I am certainly not the first, and absolutely not the last person to ask this question. I was thinking about this a bit, mostly in relation to digital branding. Then I also thought about it in relation to digital marketing campaigns.
So, in relation to digital branding, I pretty much reached the conclusion that big idea is not that relevant, although I am sure ton of people will disagree. But I have in mind all those successful brands that care more about being useful and usable and providing delight in small, surprising details (and you know who those brands are!!). They kind of don't have any big idea - or a story - behind them, they just work really really well. Their idea is their execution. End of story :)
Then I started thinking about marketing campaigns and the situation became a bit trickier. After all, people plan a marketing campaigns because they want to draw people's attention to something specific: a new product, or a new positioning of that product, or to promote a line of products, or to get more people to use more products more often. So, if the main purpose is to change people's actions in relation to brand's products, then the best way - agencies thought - is to tell people some awesome story. That is, change of behavior was expected to happen through the change of perception. Totally legit.

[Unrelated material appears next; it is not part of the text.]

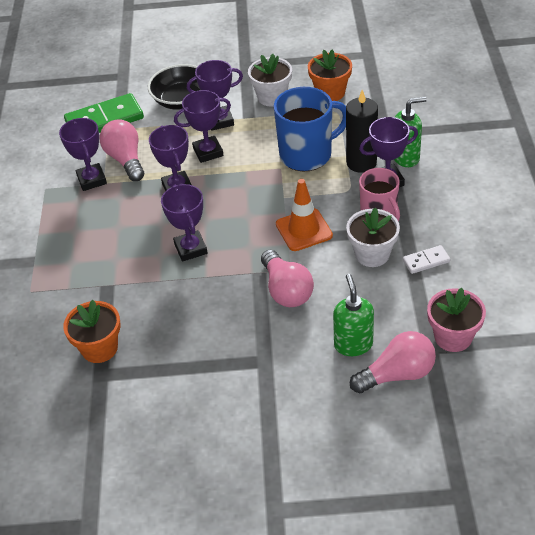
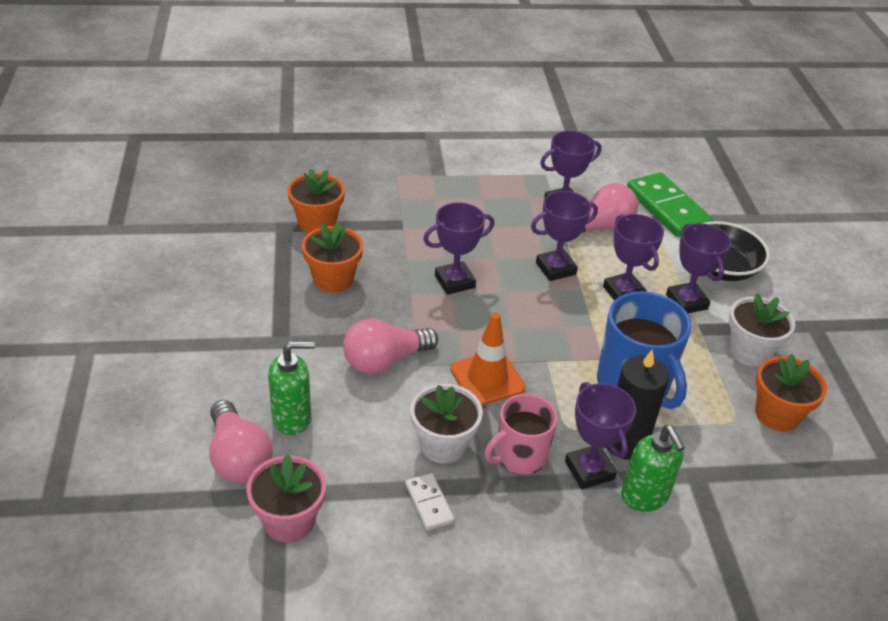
camera: 80 degrees right, 5 degrees down
(184, 330) = (333, 279): none -> orange flower pot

Except that digital does not necessarily work that way. There, a change of behavior happens through, well, the change of behavior. Something like moving away the mediator. It's much simpler online: a person does something, gets a feedback, then maybe a trend of those feedbacks, and then after doing stuff that works repeatedly, changes his or her behavior. In this scenario, brand perception is the outcome of positive interactions, and not their cause.
Big ideas, on the other hand, love to command people's attention. They require their own domain on the web, and they rule it (and to avoid any romantic notions, by ruling it I mean mostly practical stuff: not being connected, or referring to, anything or anyone else online; being built from scratch for a gigantic budget; not really being optimized for measurement; etc). And yes, it goes without saying that they expect people to come to them.
In contrast to big ideas model, there's this. It has now almost become a mainstream to think that data and applications and fun stuff live outside the web page, and roam freely on the web (and outside of it, in the physical world -- just ask Russell Davies and Matt Jones). So now the challenge that a marketing campaign has is to build a lot of small fires that people will hopefully interact with. Building a lot of small fires may require a bit more creativity than coming up with one big idea (because, honestly, it is harder to work with what's already out there than to dream up some crazy stuff at the back of the napkin). But, there is also something else. Where the real challenge starts is how to connect all of that stuff together. After all, the task is to build a marketing campaign, and releasing all different things online with a logo on them won't really count as such (just ask the Cannes Lions jury ;).
Ok, now the question is how to integrate all those different and really separate efforts? Can a big idea unfold over time through a lot of small ideas? Or, should we let go of the question of ideas altogether?
Then, there is a reality check: the client paying for a marketing campaign, used to seeing their brand live as one big idea, is - almost by reflex - going to ask: "Where is my brand here?!?" Well, we have a problem. The brand is all these different things. What you build is going to differentiate one brand from another, the same way that different 30-second spots promoted different moods, jingles, characters, and storylines to make some brand "alive" and different from other similar brands. Or, to put it simply: it's about moving away from telling a story (about the brand) to facilitating a conversation through providing utility.
Second, and more importantly, it's not the brand anymore that connects all these different things into a marketing campaign. Big idea cannot hold things together. But people can. And they are doing so through the flows and patterns of their everyday user behavior. This is easy to say. Not so easy to build for. Because the context of that behavior comes in (as currently much quoted Eliel Saarinen put it, “always design a thing by considering it in its next larger context ...") and that has much less to do with where people are going to see the tool you've built, and much more with their current 'state of mind', motivations, emotions, needs -- the stuff that's a real driver behavioral change. And now, we can't really know someone's state of mind (and old-school marketers didn't know it either, but hey, they didn't let that stop them). What we can know is how they behave online - their usage patterns.
This brings me back to the start (and I can just hope that I didn't build a circular argument here :). And the start was: use people's behavior in order to change it. Don't give people the IDEA of how they should be (look, feel, eat, behave), just let them do stuff that positively change their life. The desired behavior change is much more likely to occur in this second scenario. Something like a video game: people go through their days and they get different tools to do different stuff, and they get some feedback how they performed and how others performed, and that helps them correct their behavior a bit, etc. It had just now occurred to me that Phillipe Stark said something similar in relation to the role of designers, so I managed to dig out his quote: "In the future, there will be no more designers. The designers of the future will be personal coach, the gym trainer, the diet consultant." What he meant here is that the role of designers is to provide tools that improve people's lives.
Um, can the same thing be said about brands? (Just replace designers with brands in the above sentence, and it does not sound so crazy. It actually sounds pretty cool.)